Music can be timeless, but a band’s physical presence is not always. PIXIES, on the other hand, have stayed relevant throughout the years. Take the concepts of surrealism and terrifying vices mixed with gritty guitars, unconventional solos, and pop hooks, and you get PIXIES’ song recipe. Their breakthrough in the 80s was marked as one of the most extraordinary rock sounds. Though PIXIES broke up in 1993, their music resonated with the generations to come. When the band reunited in 2014, the news was headlined everywhere. Before their breakup, PIXIES released four studio albums and after their reunion, released three more with the most recent being Beneath the Eyrie.
We promoted “Greens and Blues” in March of 2014, a hallmark PIXIES’ tune that proves their songwriting prowess as sharp and as relevant as ever. It teems with images of earthly landscapes, peaked by realistic/sci-fi Vonnegut extravaganzas, cosmic surrealism, and the sweeping expanse of the oceans.
Shortly after, we worked on “Ring the Bell” in September of 2014. The video plays with notions of nostalgia, revelry, and intergenerational communication. The pair raid an abandoned building for toys and tokens of the recent past, then in a sanctuary in the woods, the directors and their friends demonstrate that fun belongs to no particular era.

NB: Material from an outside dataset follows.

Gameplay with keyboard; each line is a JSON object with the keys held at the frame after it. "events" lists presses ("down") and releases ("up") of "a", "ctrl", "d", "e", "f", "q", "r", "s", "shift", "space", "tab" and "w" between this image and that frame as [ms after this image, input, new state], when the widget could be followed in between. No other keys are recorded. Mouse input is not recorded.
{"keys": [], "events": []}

PIXIES just released an album a few months ago, meaning new music videos are coming. Their most recent is “On Graveyard Hill”, a perfect video to get us ready for Halloween. An eager 60s-era vintage groupie calls for her Uber-hearse to take her to a psychic shop where she becomes possessed and is sucked into an eternal hell. The fuse of flower power innocence and the terror of a bad trip is broken up by shots of frontman, Black Francis, singing to the camera wearing a pair of modern Ray-Bans. The psychedelia and vibrant color palettes restore PIXIES’ influence and status in alternative rock.